— What the task asks —
I'd like the entries repeated exactly, pictures omitted.
Content starts
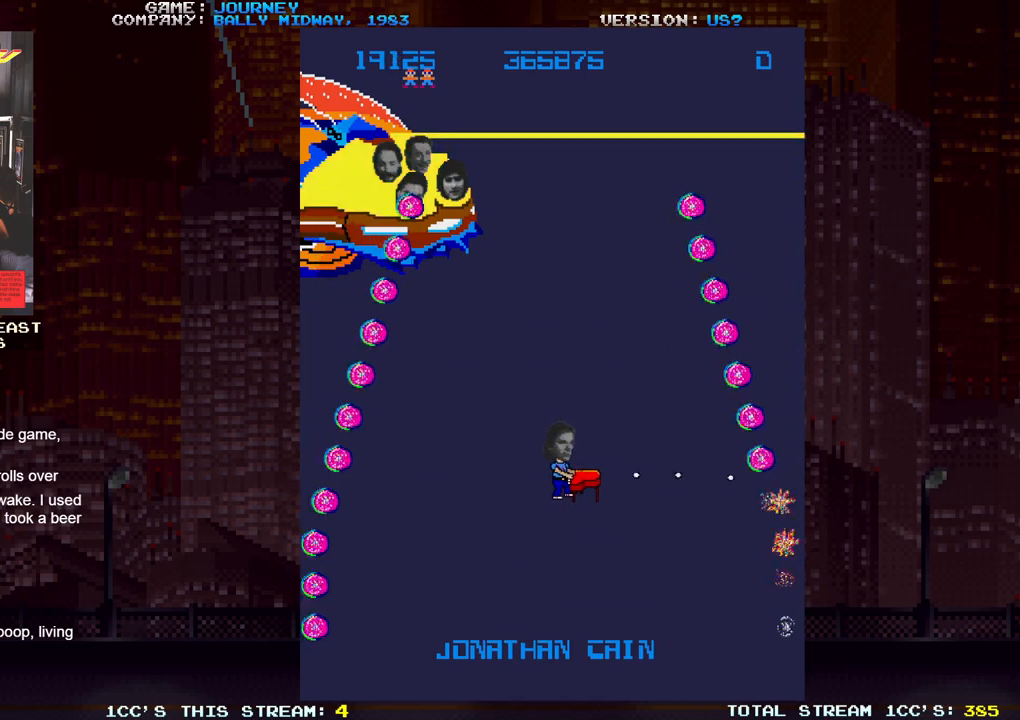
{"buttons": [], "left_stick": "down", "events": [[67, "SQUARE", "up"], [150, "SQUARE", "down"], [250, "SQUARE", "up"], [350, "SQUARE", "down"], [417, "left_stick", "down"], [433, "SQUARE", "up"]]}
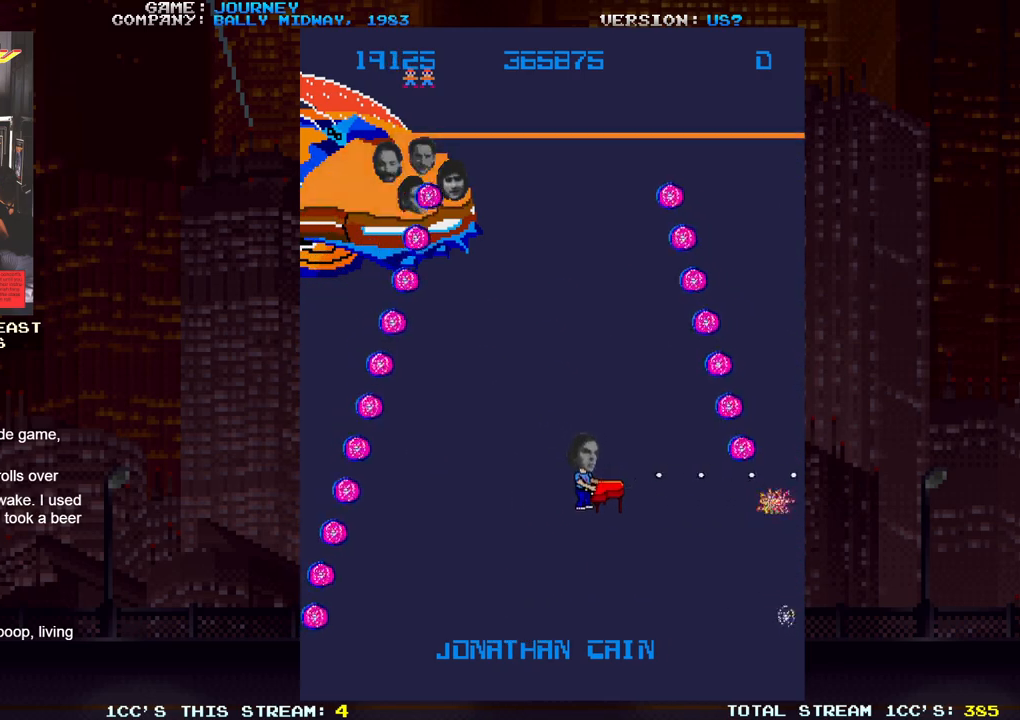
{"buttons": [], "left_stick": "right", "events": [[33, "SQUARE", "down"], [100, "SQUARE", "up"], [200, "SQUARE", "down"], [283, "SQUARE", "up"], [383, "SQUARE", "down"], [400, "left_stick", "right"], [450, "SQUARE", "up"]]}
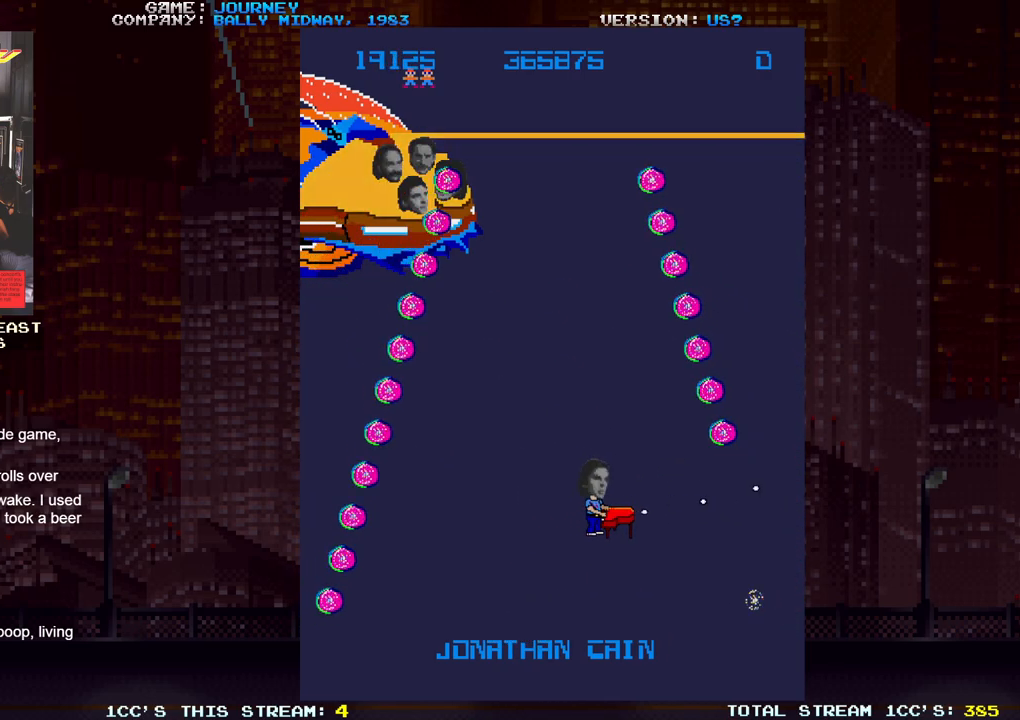
{"buttons": ["SQUARE"], "left_stick": "right", "events": [[67, "SQUARE", "down"], [150, "SQUARE", "up"], [267, "SQUARE", "down"], [333, "SQUARE", "up"], [450, "SQUARE", "down"]]}
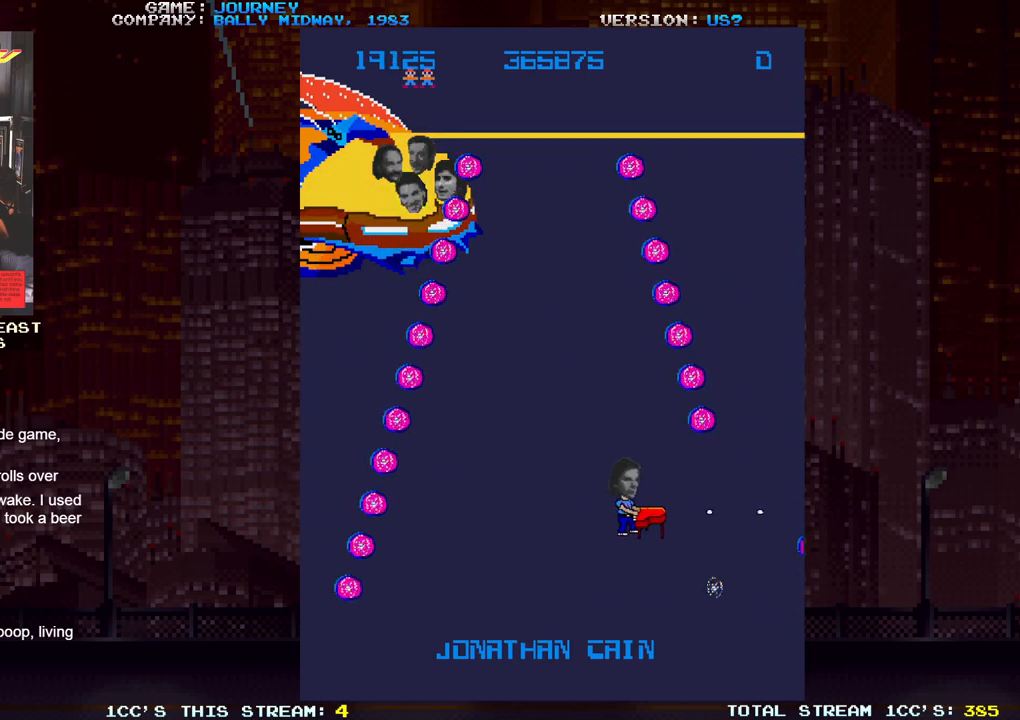
{"buttons": [], "left_stick": "right", "events": [[33, "SQUARE", "up"], [383, "SQUARE", "down"], [483, "SQUARE", "up"]]}
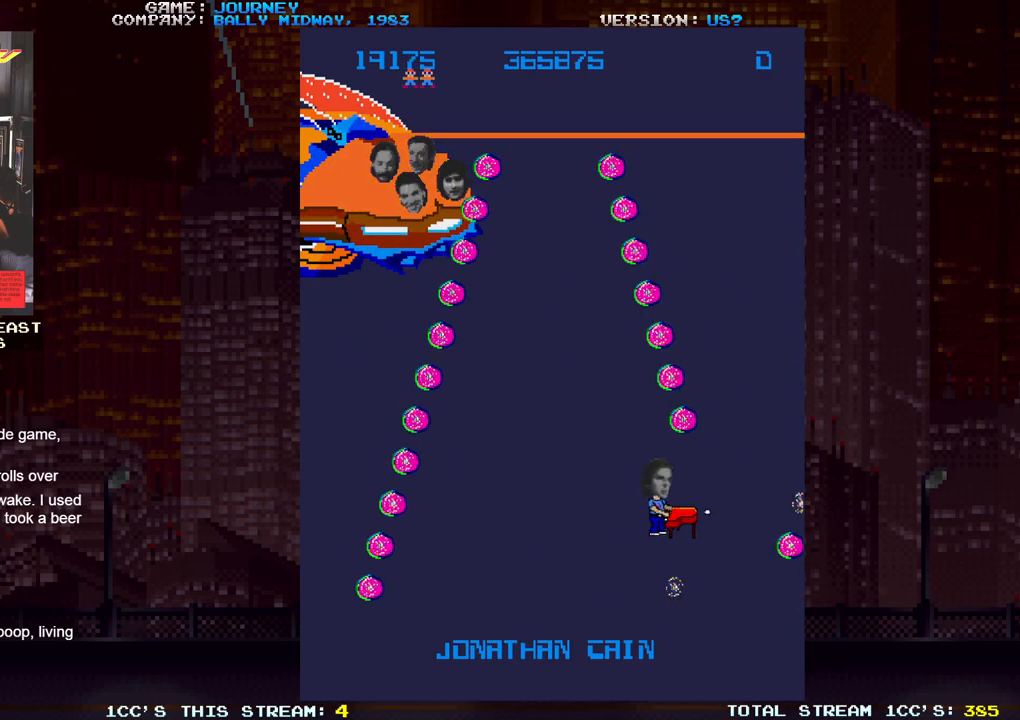
{"buttons": ["SQUARE"], "left_stick": "right", "events": [[83, "SQUARE", "down"], [183, "SQUARE", "up"], [250, "SQUARE", "down"], [350, "SQUARE", "up"], [433, "SQUARE", "down"]]}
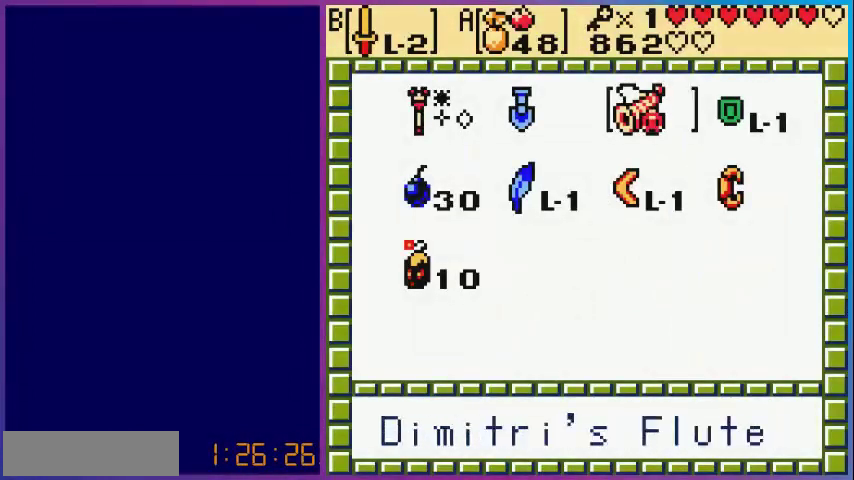
Gameplay with a controller (Nintendo layout); each line is a JSON object with the inputs held at the frame after it. "events" lists button and stick changes between this image and that frame as [ms after this image, input, new state], when the widget could be followed in between. Not read: L3 R3.
{"buttons": [], "events": [[80, "DPAD_RIGHT", "down"], [160, "A", "down"], [200, "DPAD_RIGHT", "up"], [280, "A", "up"], [280, "START", "down"], [440, "START", "up"]]}
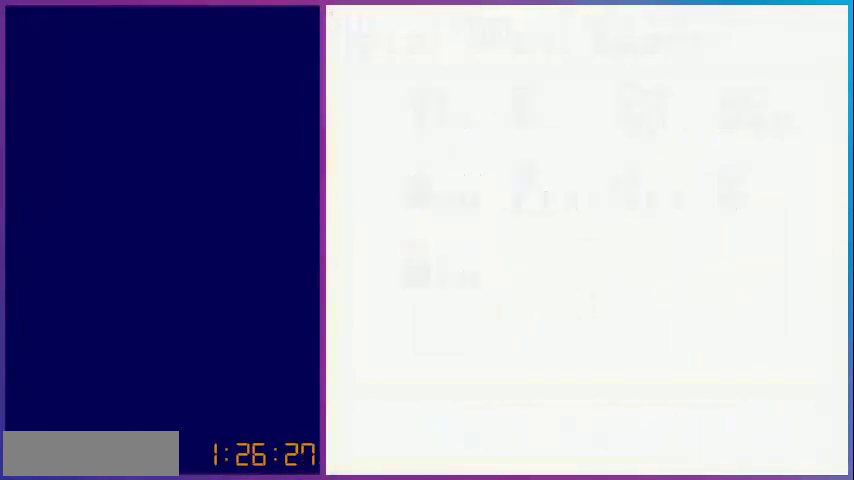
{"buttons": ["DPAD_DOWN"], "events": [[120, "DPAD_DOWN", "down"]]}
Content ends
— Problem solution —
{"buttons": [], "left_stick": "down", "events": [[67, "SQUARE", "up"], [150, "SQUARE", "down"], [250, "SQUARE", "up"], [350, "SQUARE", "down"], [417, "left_stick", "down"], [433, "SQUARE", "up"]]}
{"buttons": [], "left_stick": "right", "events": [[33, "SQUARE", "down"], [100, "SQUARE", "up"], [200, "SQUARE", "down"], [283, "SQUARE", "up"], [383, "SQUARE", "down"], [400, "left_stick", "right"], [450, "SQUARE", "up"]]}
{"buttons": ["SQUARE"], "left_stick": "right", "events": [[67, "SQUARE", "down"], [150, "SQUARE", "up"], [267, "SQUARE", "down"], [333, "SQUARE", "up"], [450, "SQUARE", "down"]]}
{"buttons": [], "left_stick": "right", "events": [[33, "SQUARE", "up"], [383, "SQUARE", "down"], [483, "SQUARE", "up"]]}
{"buttons": ["SQUARE"], "left_stick": "right", "events": [[83, "SQUARE", "down"], [183, "SQUARE", "up"], [250, "SQUARE", "down"], [350, "SQUARE", "up"], [433, "SQUARE", "down"]]}
Gameplay with a controller (Nintendo layout); each line is a JSON object with the inputs held at the frame after it. "events" lists button and stick changes between this image and that frame as [ms after this image, input, new state], when the widget could be followed in between. Not read: L3 R3.
{"buttons": [], "events": [[80, "DPAD_RIGHT", "down"], [160, "A", "down"], [200, "DPAD_RIGHT", "up"], [280, "A", "up"], [280, "START", "down"], [440, "START", "up"]]}
{"buttons": ["DPAD_DOWN"], "events": [[120, "DPAD_DOWN", "down"]]}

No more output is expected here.